### JOB ITEM
In the copy you make of the entries, no picture should appear, and every word must match.

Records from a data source
• • •
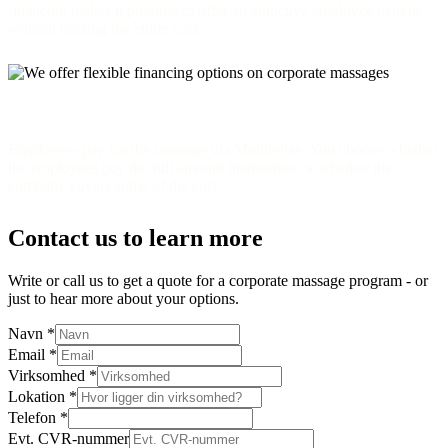
financing makes it possible to offer an attractive employee benefit
without bearing the entire cost.
MobilePay scheme
Employees pay for the massage via MobilePay. You choose whether
the employees pay the full amount themselves or whether the
company covers some of the cost.
Contact us to learn more
Write or call us to get a quote for a corporate massage program - or
just to hear more about your options.
Navn
*
Email
*
Virksomhed
*
Lokation
*
Telefon
*
Evt. CVR-nummer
• • •
### TASK RESULT
financing makes it possible to offer an attractive employee benefit
without bearing the entire cost.
MobilePay scheme
Employees pay for the massage via MobilePay. You choose whether
the employees pay the full amount themselves or whether the
company covers some of the cost.
Contact us to learn more
Write or call us to get a quote for a corporate massage program - or
just to hear more about your options.
Navn
*
Email
*
Virksomhed
*
Lokation
*
Telefon
*
Evt. CVR-nummer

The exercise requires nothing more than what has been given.